I think scrap granite would actually work well in the house since none of the counter tops are very large.
Thanks again for your help.
@Patrick Cruse , as a contractor, terms like light fixer, heavy fixer are meaningless. If you want a ballpark figure, decide EVERY detail on what you need to repair, replace, or rebuild. You need an accurate and complete scope of work. Then you will decide what fixtures, appliances, cabinets, etc. you will use and put together a bill of materials. An experienced contractor will know you are just looking for a number if you are just looking for a number. We love to be experts and share information and knowledge, but we know when our time is being wasted. Be upfront. If you plan to GC the job yourself, it's your job to make sure the appliances fit the cabinets, window treatments fit the windows etc. as well as determining the duty cycle of the water heater, roof, and HVAC. A good GC will get this right and probably save you time and money. Good luck with your project.
I agree that before any works gets done that I should have a much more detailed scope of work and have exact price estimates laid out. However, I am just looking to get a rough estimate of how much I can expect to spend on this rehab. In my opinion, a difference of $1,000 would be a big deal when dealing with exact estimates for actual work from a contractor. However, in this situation, just knowing within a $5,000 range how much rehab is going to cost would be very helpful in determining if this will work for me.
I have reached out to a few contractors to just do a 15 minute walk through with me in exchange for a $100 bill, but haven't been able to organize one yet. I am mostly just looking for peace of mind here and not exact numbers.

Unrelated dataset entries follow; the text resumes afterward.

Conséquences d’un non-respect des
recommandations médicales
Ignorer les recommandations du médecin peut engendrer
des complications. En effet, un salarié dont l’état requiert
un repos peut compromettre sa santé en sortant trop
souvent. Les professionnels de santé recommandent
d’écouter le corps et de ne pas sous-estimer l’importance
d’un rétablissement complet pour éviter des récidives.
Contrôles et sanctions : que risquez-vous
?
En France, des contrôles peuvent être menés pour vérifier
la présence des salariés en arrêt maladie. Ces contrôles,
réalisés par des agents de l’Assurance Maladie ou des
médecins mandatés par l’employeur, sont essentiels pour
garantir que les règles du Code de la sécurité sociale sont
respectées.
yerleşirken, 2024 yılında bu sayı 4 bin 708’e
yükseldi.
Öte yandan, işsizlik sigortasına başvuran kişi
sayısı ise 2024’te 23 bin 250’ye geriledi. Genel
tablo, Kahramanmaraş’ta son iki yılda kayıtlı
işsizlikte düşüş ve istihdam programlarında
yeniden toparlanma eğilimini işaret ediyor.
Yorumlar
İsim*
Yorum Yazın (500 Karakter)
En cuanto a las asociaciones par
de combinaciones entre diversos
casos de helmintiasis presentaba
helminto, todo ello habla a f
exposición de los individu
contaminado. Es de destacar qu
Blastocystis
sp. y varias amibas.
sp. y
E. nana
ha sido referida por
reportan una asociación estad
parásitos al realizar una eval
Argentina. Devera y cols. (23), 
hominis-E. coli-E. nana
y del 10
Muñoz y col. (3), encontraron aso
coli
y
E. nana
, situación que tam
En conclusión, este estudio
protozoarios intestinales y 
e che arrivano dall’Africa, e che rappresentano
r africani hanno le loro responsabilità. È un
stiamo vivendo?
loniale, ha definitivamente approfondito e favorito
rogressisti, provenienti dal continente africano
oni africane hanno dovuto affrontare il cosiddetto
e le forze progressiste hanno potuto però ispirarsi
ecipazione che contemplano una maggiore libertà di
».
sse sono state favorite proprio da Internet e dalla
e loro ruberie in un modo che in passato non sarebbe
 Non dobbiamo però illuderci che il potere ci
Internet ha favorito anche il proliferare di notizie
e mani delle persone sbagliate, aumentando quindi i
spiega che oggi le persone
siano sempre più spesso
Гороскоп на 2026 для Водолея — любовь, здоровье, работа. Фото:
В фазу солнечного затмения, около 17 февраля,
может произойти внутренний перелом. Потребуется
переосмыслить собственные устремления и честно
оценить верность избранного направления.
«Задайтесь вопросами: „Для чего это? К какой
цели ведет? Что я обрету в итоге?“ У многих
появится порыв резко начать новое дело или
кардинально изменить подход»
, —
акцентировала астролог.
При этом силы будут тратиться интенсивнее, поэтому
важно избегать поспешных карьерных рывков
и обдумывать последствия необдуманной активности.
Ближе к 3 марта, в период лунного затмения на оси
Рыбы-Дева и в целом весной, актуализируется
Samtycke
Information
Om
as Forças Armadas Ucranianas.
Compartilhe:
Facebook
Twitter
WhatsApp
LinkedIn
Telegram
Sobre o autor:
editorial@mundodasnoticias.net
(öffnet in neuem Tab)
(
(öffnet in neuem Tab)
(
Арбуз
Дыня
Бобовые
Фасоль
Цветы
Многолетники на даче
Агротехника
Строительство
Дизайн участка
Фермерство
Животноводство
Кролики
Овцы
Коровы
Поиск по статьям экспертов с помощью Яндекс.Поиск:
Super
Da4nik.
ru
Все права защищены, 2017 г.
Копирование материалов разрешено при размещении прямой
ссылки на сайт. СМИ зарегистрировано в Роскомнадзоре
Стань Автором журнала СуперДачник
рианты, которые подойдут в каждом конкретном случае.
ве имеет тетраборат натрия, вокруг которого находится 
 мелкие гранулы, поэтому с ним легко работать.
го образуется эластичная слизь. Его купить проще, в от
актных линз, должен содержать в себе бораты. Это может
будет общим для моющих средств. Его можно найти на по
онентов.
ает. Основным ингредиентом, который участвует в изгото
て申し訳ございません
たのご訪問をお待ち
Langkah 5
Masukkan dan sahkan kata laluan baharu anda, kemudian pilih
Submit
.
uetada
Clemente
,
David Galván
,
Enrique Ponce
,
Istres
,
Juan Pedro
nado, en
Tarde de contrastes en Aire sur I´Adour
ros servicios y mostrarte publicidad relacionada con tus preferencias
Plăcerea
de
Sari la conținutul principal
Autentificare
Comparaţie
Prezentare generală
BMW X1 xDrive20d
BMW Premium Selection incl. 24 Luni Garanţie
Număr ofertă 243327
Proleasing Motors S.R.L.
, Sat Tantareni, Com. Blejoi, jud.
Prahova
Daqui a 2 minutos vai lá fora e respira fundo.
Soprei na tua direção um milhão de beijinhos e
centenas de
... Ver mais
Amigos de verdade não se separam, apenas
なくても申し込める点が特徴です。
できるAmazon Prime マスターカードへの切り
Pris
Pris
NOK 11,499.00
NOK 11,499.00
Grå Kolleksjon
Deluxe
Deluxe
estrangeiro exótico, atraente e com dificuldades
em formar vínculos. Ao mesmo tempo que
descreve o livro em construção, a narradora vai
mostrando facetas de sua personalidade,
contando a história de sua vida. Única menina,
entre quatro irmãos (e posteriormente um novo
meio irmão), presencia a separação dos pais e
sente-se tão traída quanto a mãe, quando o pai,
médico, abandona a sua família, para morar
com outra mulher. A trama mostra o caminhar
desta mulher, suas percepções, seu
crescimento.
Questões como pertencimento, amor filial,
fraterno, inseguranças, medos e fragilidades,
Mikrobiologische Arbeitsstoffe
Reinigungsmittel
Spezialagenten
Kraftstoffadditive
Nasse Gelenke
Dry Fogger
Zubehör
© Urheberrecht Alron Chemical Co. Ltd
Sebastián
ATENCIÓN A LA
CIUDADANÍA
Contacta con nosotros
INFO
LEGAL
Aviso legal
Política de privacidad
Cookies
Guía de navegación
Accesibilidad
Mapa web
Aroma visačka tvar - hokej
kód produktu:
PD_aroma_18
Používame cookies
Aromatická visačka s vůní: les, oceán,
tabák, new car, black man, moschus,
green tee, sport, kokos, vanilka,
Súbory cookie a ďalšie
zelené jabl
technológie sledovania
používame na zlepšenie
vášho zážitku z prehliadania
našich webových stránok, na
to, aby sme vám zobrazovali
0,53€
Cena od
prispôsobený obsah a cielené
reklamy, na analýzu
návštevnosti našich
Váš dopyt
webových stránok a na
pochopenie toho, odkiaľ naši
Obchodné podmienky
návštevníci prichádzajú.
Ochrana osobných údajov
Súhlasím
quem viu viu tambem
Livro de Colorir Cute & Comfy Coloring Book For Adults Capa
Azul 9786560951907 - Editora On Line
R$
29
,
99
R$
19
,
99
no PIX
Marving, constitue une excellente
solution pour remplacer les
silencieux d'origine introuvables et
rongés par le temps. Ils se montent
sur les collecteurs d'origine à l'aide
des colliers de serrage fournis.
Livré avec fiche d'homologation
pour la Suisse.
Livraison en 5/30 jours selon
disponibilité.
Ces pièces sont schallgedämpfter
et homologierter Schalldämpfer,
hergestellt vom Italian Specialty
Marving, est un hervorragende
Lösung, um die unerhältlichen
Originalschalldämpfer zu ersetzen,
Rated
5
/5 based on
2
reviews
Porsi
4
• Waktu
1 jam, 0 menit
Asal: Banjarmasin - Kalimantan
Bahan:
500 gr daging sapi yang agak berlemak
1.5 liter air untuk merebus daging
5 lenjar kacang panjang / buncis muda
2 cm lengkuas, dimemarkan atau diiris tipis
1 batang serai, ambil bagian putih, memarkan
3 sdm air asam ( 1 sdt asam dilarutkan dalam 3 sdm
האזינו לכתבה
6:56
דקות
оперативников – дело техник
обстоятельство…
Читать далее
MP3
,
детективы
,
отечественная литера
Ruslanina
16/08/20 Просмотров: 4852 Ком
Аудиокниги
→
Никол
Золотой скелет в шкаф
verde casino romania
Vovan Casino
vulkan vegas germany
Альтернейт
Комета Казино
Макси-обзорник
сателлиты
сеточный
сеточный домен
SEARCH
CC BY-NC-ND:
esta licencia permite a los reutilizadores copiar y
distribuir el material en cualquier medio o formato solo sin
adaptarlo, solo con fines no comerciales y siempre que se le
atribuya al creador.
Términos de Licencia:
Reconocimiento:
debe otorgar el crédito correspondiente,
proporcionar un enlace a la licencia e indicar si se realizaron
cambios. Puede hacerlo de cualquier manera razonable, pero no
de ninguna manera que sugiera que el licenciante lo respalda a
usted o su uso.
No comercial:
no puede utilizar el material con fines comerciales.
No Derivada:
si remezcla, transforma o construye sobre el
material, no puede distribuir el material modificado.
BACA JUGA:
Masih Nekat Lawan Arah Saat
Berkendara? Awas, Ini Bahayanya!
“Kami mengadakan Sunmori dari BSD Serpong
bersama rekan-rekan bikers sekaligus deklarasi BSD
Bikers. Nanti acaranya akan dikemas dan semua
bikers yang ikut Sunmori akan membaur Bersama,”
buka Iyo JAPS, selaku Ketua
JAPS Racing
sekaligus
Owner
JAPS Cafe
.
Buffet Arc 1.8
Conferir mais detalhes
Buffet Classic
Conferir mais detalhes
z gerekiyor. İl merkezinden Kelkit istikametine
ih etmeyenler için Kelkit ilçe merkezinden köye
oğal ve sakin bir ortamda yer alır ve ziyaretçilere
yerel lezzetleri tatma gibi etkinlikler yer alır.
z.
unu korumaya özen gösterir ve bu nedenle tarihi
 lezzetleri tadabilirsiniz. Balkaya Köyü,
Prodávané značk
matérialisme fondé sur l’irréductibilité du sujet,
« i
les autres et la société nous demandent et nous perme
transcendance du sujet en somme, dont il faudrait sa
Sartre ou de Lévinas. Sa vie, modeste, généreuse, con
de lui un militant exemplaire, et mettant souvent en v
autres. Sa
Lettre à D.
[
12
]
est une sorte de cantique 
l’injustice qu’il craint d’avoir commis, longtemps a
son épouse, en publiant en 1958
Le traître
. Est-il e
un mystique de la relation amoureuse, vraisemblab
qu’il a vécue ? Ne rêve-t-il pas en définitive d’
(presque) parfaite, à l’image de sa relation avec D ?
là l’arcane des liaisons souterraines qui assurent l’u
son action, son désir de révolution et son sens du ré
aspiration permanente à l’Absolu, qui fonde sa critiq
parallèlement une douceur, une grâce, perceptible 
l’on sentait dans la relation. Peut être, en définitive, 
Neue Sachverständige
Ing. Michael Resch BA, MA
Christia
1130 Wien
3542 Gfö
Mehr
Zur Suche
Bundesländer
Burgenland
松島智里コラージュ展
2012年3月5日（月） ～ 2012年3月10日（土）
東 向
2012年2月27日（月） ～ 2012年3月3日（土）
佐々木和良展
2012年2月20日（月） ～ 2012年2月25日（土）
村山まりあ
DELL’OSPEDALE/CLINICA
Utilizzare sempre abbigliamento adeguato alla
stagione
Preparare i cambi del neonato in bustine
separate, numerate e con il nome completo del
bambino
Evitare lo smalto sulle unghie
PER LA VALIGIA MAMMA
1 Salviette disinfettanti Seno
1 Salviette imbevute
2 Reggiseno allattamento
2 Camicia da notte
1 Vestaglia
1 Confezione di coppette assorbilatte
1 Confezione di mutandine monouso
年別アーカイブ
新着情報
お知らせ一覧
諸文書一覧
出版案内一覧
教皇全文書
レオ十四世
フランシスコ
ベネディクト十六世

@Patrick Cruse one contractor will tell you 10k and another one will tell you 20k. I've witnessed it 1st hand getting estimates on other homes. I had one contractor give me a 45k bid said foundation was fine and another one give me a 180k bid saying house needs rebuilt from foundation up.
@Patrick Cruse this was a house in Fletcher Place, it really depends on what you want to spend in most cases after you fix the things that absolutely need fixing.
@Patrick Cruse granite in a 68k house seems excessive to me, though with scraps might be a nice touch. I'd look at the list of most expensive replacements first and make sure they still have life, roof, hvac.